# Directive:
Below are records. Copy every line with "chronique" in it.

# Data to use:
■ ■ ■ ■ ■ ■ ■
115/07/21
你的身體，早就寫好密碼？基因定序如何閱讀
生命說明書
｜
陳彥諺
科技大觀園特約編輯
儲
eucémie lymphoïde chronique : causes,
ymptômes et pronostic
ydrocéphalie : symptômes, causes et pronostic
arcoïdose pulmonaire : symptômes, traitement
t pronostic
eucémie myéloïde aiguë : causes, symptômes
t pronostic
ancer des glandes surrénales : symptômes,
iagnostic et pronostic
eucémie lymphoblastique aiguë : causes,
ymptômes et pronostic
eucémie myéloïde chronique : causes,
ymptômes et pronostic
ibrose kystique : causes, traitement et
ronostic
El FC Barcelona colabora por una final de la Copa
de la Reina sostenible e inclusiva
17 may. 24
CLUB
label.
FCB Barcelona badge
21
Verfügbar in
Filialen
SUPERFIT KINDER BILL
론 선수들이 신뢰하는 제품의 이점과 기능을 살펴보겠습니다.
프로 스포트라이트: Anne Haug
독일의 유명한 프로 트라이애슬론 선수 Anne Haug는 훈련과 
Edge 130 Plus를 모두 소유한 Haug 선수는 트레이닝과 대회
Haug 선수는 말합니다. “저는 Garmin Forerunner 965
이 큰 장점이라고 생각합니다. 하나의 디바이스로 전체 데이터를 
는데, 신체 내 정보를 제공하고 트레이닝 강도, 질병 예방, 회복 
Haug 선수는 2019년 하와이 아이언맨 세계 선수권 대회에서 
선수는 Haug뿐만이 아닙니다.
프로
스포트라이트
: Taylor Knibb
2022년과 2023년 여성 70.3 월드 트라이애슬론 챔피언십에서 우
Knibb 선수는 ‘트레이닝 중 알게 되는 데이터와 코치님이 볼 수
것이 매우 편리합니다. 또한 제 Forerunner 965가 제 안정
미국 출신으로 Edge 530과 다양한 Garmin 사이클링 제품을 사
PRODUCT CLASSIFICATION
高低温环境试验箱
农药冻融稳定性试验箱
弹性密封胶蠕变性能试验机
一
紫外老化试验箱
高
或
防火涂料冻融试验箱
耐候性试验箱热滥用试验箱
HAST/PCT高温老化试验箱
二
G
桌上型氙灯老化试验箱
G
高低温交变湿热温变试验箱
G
■ ■ ■ ■ ■ ■ ■
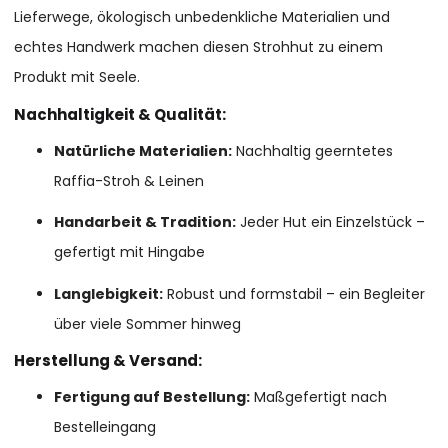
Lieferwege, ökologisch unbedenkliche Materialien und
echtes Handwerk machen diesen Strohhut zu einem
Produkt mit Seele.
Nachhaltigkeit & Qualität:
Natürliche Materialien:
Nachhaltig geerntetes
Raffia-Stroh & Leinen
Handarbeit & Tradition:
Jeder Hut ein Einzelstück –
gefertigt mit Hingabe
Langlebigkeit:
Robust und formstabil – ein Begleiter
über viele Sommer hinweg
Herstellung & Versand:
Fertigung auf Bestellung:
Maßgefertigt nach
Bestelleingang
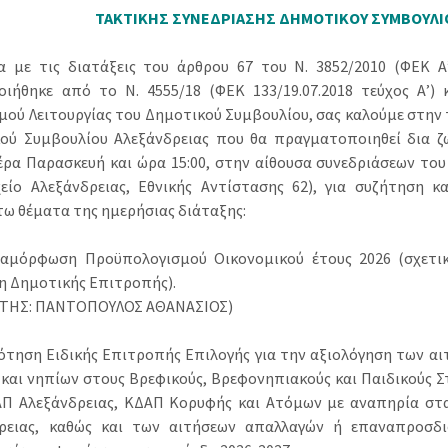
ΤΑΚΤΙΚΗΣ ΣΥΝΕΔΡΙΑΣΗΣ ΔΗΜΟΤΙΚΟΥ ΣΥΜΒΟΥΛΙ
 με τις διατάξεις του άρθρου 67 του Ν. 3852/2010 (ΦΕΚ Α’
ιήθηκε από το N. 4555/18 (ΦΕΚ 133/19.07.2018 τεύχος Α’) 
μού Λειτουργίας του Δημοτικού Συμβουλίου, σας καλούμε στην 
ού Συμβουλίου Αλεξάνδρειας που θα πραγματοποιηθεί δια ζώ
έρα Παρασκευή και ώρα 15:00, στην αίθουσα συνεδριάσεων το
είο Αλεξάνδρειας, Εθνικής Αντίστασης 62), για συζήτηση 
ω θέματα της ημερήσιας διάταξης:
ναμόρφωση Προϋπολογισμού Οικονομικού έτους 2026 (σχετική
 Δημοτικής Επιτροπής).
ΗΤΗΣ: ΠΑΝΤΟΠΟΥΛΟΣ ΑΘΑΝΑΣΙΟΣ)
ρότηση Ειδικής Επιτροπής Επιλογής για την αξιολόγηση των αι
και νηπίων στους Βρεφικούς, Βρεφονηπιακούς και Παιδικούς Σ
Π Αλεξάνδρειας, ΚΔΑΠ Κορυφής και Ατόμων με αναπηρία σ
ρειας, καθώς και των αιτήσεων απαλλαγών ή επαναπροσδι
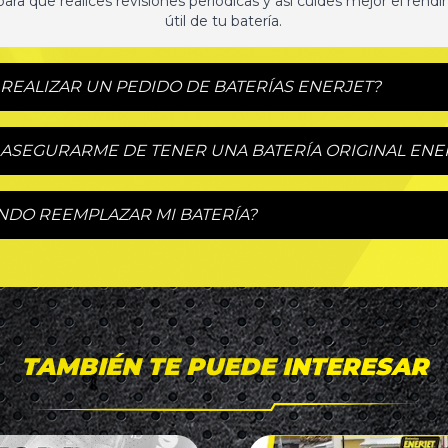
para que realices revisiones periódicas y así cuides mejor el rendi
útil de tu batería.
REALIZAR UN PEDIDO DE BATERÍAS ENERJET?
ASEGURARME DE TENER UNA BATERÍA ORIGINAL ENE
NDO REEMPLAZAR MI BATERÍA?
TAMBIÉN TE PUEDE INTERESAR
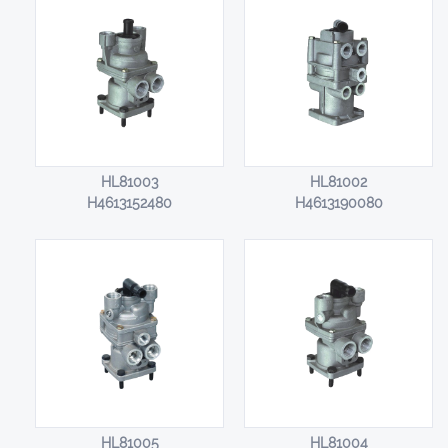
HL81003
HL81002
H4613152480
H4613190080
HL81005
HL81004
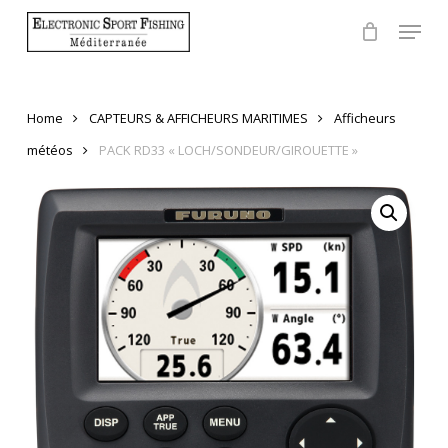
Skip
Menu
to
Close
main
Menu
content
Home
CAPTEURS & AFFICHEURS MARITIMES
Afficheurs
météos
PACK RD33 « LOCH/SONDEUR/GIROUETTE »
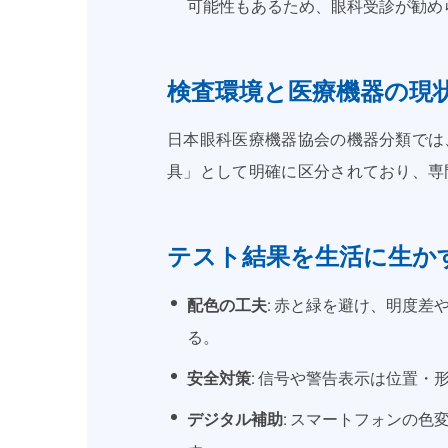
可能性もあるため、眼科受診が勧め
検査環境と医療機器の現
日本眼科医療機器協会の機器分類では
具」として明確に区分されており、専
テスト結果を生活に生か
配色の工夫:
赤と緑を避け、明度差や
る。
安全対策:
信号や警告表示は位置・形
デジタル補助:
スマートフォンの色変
■ ■ ■ ■ ■ ■ ■
# Result below:
eucémie lymphoïde chronique : causes,
eucémie myéloïde chronique : causes,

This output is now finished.